#### EXERCISE TEXT
    the beautiful red morning star will light
    and if you walk into the dawn of sunrise
    give me your hand, and be a friend and dear to me today!

    And if you are sad – your day is darkened
    and into evening darkness goes your way
    then we must part at the beginning
    and you’re not my friend you are my enemy

    I carry parts of sun upon my shoulder
    with streaks of light my way it is now paved
    come with a smile or go away with sorrow!
    My field is full of blooming roses of my own
    and all my days are filled with spring
    waves of light and sun flood over me
    and into me alone…

  • Shmuel Vulman (1896-1941) was born in Kałuszyn, near Warsaw into a poor Hassidic family. He moved to Warsaw in 1917, and became active in the left Labour Zionists. He published poetry in many Yiddish journals, wrote a number of popular books, and also translated works from other languages into Yiddish.

#### INSTRUCTIONS FOR THE TASK
From the poem and note above, write out the passage from "I carry parts" up to and including "languages into Yiddish.", copying it word for word.

#### STORED DATA
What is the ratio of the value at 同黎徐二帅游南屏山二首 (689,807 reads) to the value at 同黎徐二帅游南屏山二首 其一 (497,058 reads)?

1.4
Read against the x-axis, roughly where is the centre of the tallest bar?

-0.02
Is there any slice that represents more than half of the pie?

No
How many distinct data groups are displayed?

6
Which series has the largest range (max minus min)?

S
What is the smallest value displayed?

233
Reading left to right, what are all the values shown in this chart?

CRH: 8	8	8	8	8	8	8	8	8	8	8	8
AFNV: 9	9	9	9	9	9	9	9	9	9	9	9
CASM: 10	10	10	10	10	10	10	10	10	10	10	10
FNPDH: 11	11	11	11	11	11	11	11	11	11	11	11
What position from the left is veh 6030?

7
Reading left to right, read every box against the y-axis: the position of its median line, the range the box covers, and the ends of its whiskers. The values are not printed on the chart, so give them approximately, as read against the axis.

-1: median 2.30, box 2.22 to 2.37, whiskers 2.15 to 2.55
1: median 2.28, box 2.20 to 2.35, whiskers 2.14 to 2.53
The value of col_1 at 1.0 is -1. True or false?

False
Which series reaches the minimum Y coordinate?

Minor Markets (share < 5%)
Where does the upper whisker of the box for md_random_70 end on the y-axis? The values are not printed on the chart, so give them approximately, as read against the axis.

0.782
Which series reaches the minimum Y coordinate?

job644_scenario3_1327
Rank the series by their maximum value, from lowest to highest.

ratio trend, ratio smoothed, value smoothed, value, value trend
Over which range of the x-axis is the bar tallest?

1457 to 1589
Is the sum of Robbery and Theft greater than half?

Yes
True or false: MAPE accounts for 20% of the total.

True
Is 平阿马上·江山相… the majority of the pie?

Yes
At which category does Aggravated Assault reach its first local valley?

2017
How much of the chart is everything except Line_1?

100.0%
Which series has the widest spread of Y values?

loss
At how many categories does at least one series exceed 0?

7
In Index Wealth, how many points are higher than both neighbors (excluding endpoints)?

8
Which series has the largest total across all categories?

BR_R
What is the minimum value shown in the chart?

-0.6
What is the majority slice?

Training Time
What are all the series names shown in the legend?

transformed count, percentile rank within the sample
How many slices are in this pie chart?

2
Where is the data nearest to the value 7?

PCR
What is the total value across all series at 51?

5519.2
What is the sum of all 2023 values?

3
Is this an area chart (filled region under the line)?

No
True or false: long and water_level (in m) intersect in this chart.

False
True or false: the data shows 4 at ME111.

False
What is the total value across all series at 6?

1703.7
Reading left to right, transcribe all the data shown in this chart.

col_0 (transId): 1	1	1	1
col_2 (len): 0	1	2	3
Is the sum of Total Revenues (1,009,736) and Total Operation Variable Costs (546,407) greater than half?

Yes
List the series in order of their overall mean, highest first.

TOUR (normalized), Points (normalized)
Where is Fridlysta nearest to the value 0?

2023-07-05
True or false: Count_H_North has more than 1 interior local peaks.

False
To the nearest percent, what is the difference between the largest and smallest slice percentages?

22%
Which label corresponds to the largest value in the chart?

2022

#### WRITTEN SOLUTION
I carry parts of sun upon my shoulder
    with streaks of light my way it is now paved
    come with a smile or go away with sorrow!
    My field is full of blooming roses of my own
    and all my days are filled with spring
    waves of light and sun flood over me
    and into me alone…

  • Shmuel Vulman (1896-1941) was born in Kałuszyn, near Warsaw into a poor Hassidic family. He moved to Warsaw in 1917, and became active in the left Labour Zionists. He published poetry in many Yiddish journals, wrote a number of popular books, and also translated works from other languages into Yiddish.